Once again starring Lisa Banes and Jordan Boatman, and directed by Kimberly Senior, the play takes on an even sharper resonance in 2021. The battle of the wits was originally meant to take place at Professor Janine Bosko’s (Banes) office, where Zoe (Boatman) debates the merits of her thesis that a successful American Revolution was only possible because of slavery. In this version, the arguing happens over Skype—the action takes place in 2016, hence the noticeable lack of Zoom.
I spoke with Burgess, who said she hadn’t planned to revisit the material, about what has changed, and what hasn’t, in the play’s style and content.
“Kimberly said she’d only be interested in doing this if we embraced the virtual nature of the production,” Burgess said on a recent phone call. “As for the actual political content, I didn’t make many changes at all.”
The increasingly hostile interactions between the confident student activist and the professor who is set in her ways take place right before the 2016 election, when Obama-era “post-racial” thinking was still common.
“I didn't want to pretend I knew things that I didn't when I first wrote it,” she said. “I wanted to keep an element of timelessness in it; it's about America and what we are as a country, and I wanted to preserve that.”
Leaving the political discourse mostly intact allowed the playwright to engage with the work’s new form.
“Most of the edits were about embracing this virtual experience and this very new type of awkwardness,” Burgess noted. “There's this wonderful awkwardness online of two different generations interacting with the technology, and the ways you experience a person's discomfort through a computer screen.”
The play was first developed at the Contemporary American Theater Festival in 2017, and much of the same cast and crew have followed the work through its subsequent productions. Burgess quipped that they “knew this play in their bones” by the time this version was produced.
“Kimberly used to make fun of me in our live productions because I would say, “If I were directing this they'd never get out of their chairs,” which, of course you can't do in live theater,” she added. “I sort of won, in the end.”
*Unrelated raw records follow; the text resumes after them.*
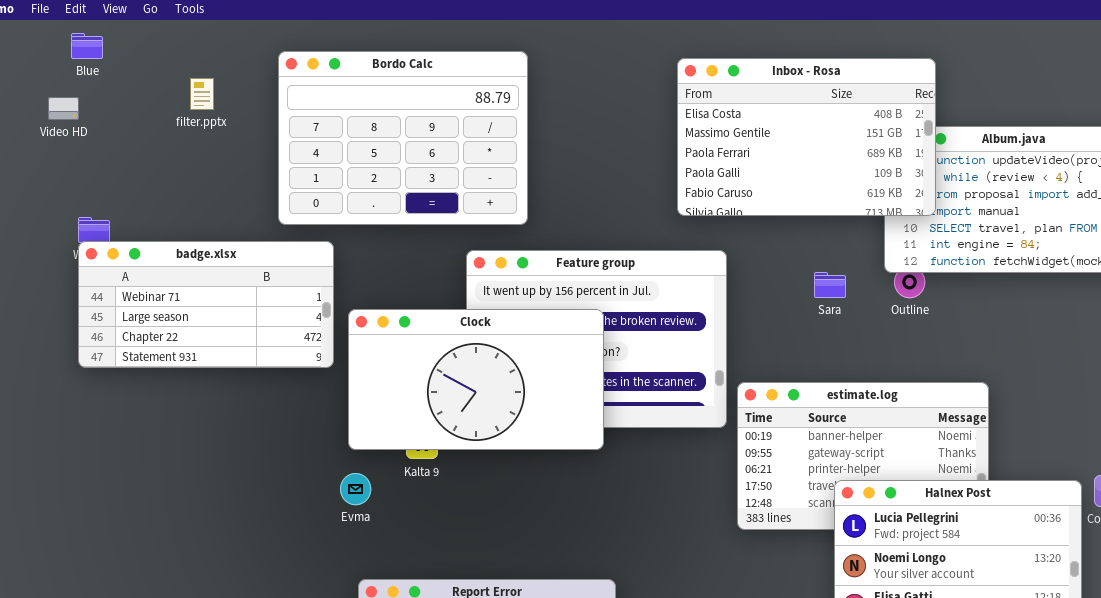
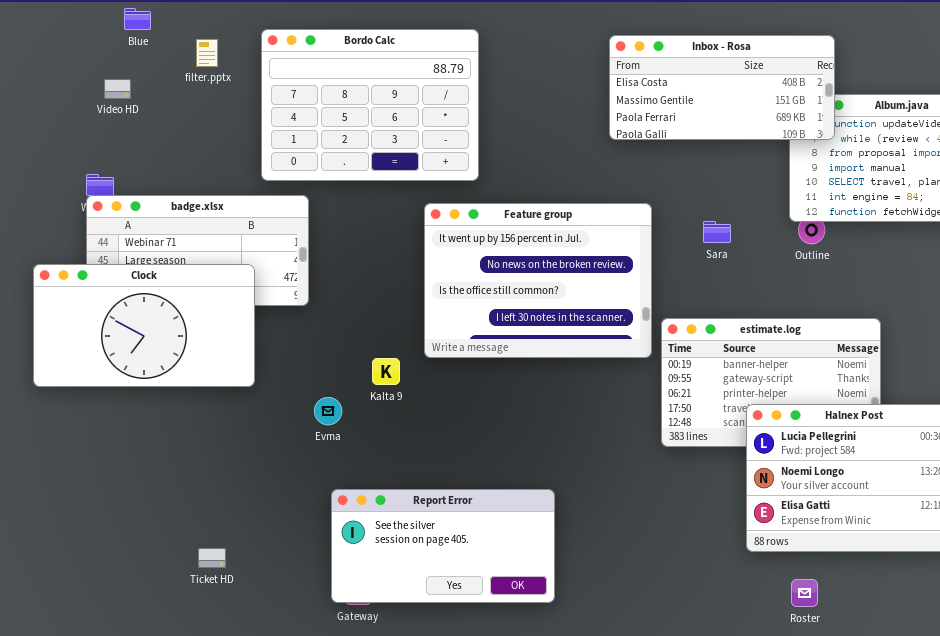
Blue: [71,33,103,59] -> [124,8,151,30], moved
Inbox - Rosa: [677,58,936,216] -> [609,35,835,140], resized
filter.pptx: [190,78,214,110] -> [196,39,218,67], moved
Video HD: [48,97,79,120] -> [104,79,131,99], moved
Sara: [814,272,846,298] -> [703,221,731,243], moved
Clock: [348,309,604,450] -> [33,264,255,387], moved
Burgess agreed that a Skype staging, without much movement outside of the actors’ faces, further highlights the writing.
“It’s a very writerly impulse to want to have them just sit and say things, and have that be the story,” she said. “To some degree, this production puts the emphasis on the language, though I think it was always a very language-driven play. Both the characters are such intellectuals, so to challenge their ideas is to challenge them. If you say their understanding of America is wrong, it’s a personal attack for these people whose identities are so wrapped up in their own ideas.”
Burgess, who studied history at Yale College, said she started asking herself questions about the way the subject is taught after graduation.
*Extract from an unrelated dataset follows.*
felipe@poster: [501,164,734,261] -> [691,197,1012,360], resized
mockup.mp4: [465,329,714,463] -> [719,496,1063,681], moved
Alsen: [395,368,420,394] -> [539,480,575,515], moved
“One of the things that was always a challenge was that they're not extremely emotional people, but very intellectual,” she explained. “Everything, as they're processing it, is a tiny hit; they don't get big reactions for a long time. Suddenly, we can see every little thing hitting their faces. I would never have thought of it as a very cinematic play, but it's interesting how much closeups turn out to serve the play and help track how emotional these abstract ideas are to them.”
The playwright mentioned that a major change to the work is the addition of Zoe’s bedroom, which she said deeply affects the power balance between the two women.
“It's a bit infantilizing to Skype a professor from your childhood bedroom, and I think to some degree it allows her to be a little less armored,” she said. “In the physical production, we talked about her coming in prepared for battle with a more formal outfit. Now, she kind of embraces the vulnerability of, ‘I'm going to let you see that I'm not doing well.’”
Being able to see both women’s private spaces, Burgess said, allows for deeper characterization.
“When people are arguing about a political topic, we often don't let them just be people,” she continued. “Neither of these women are perfect, and I think that getting to see their homes sort of emphasizes who they are and their understanding of the world. That vulnerability is really exciting.”